Gallery: Estonia commemorates victims of 1949 March Deportations
Thousands of candles were lit all over the country on Sunday to commemorate the victims of the 1949 March Deportations. On March 25 that year, more than 22,000 people were forced out of their homes and deported east.
Four days of deportations of local civilians throughout the Soviet-occupied Baltic states of Estonia, Latvia, and Lithuania began 69 years ago, in the meticulously organized Operation Priboi, or “Coastal Surf”.
Over the course of the operation, more than 22,000 Estonians were forcibly removed from their homes and deported to Siberia from March 25-28, 1949, an event which was commemorated with special events, candles, funeral wreaths, speeches, and prayers of remembrance throughout the country.

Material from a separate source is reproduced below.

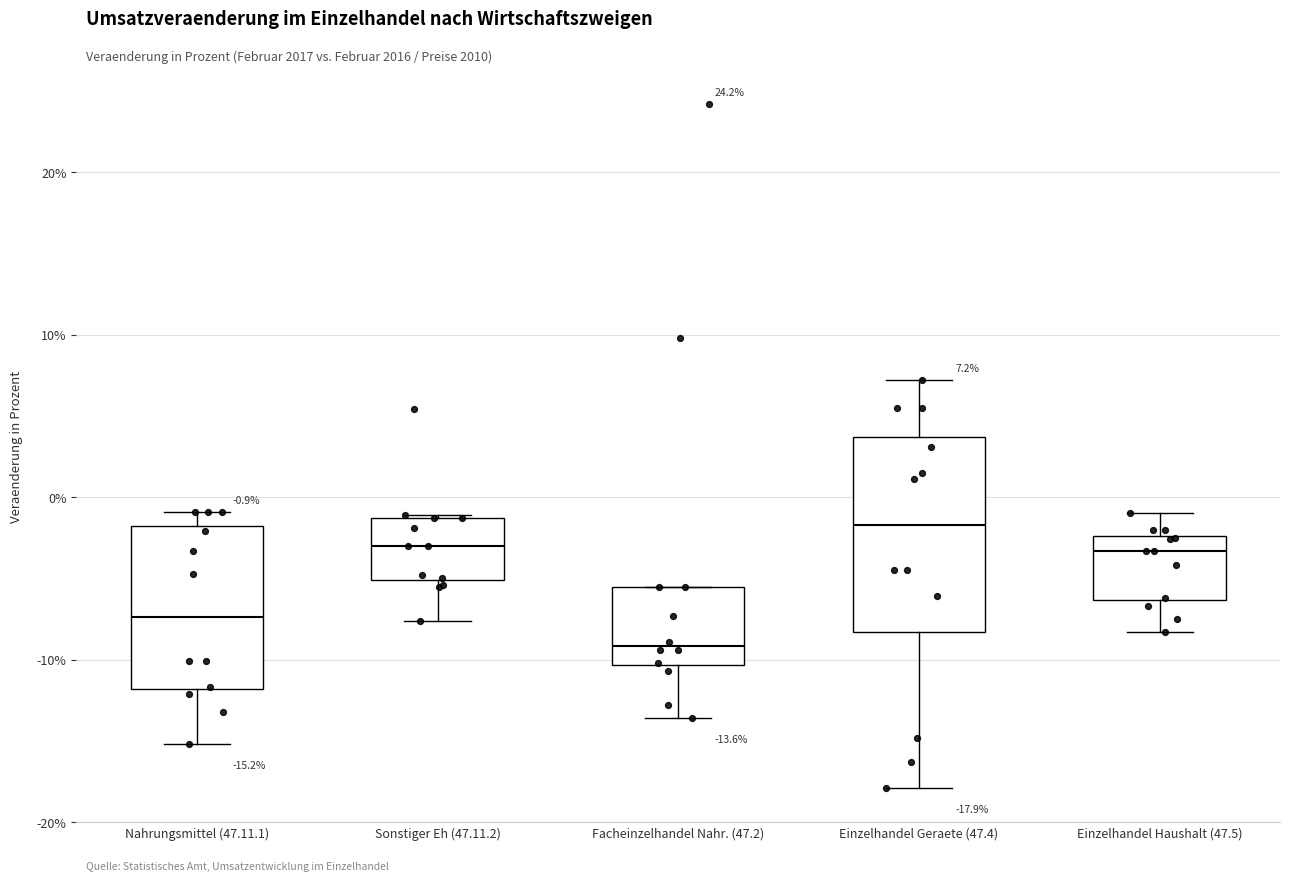

Which box is the tallest, from its lower edge to its upper edge?

Einzelhandel Geraete (47.4)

The operation also included Latvia and Lithuania. All in all, more than 90,000 people were deported. The first were allowed to return only in 1958, the last were freed in 1965. Thousands never made it back.
In Estonia candles have been lit on March 25 since 2010. Estonian communities around the world do the same every year.
In his speech at a wreath-laying ceremony in Tallinn's Freedom Square, Minister of Justice Urmas Reinsalu (IRL) called the deportations a "genocidal crime" against the Estonian people.
Candles burned not only in Tallinn, but also on the main squares of Tartu, Pärnu, and Narva, as well as in plenty of other places around Estonia.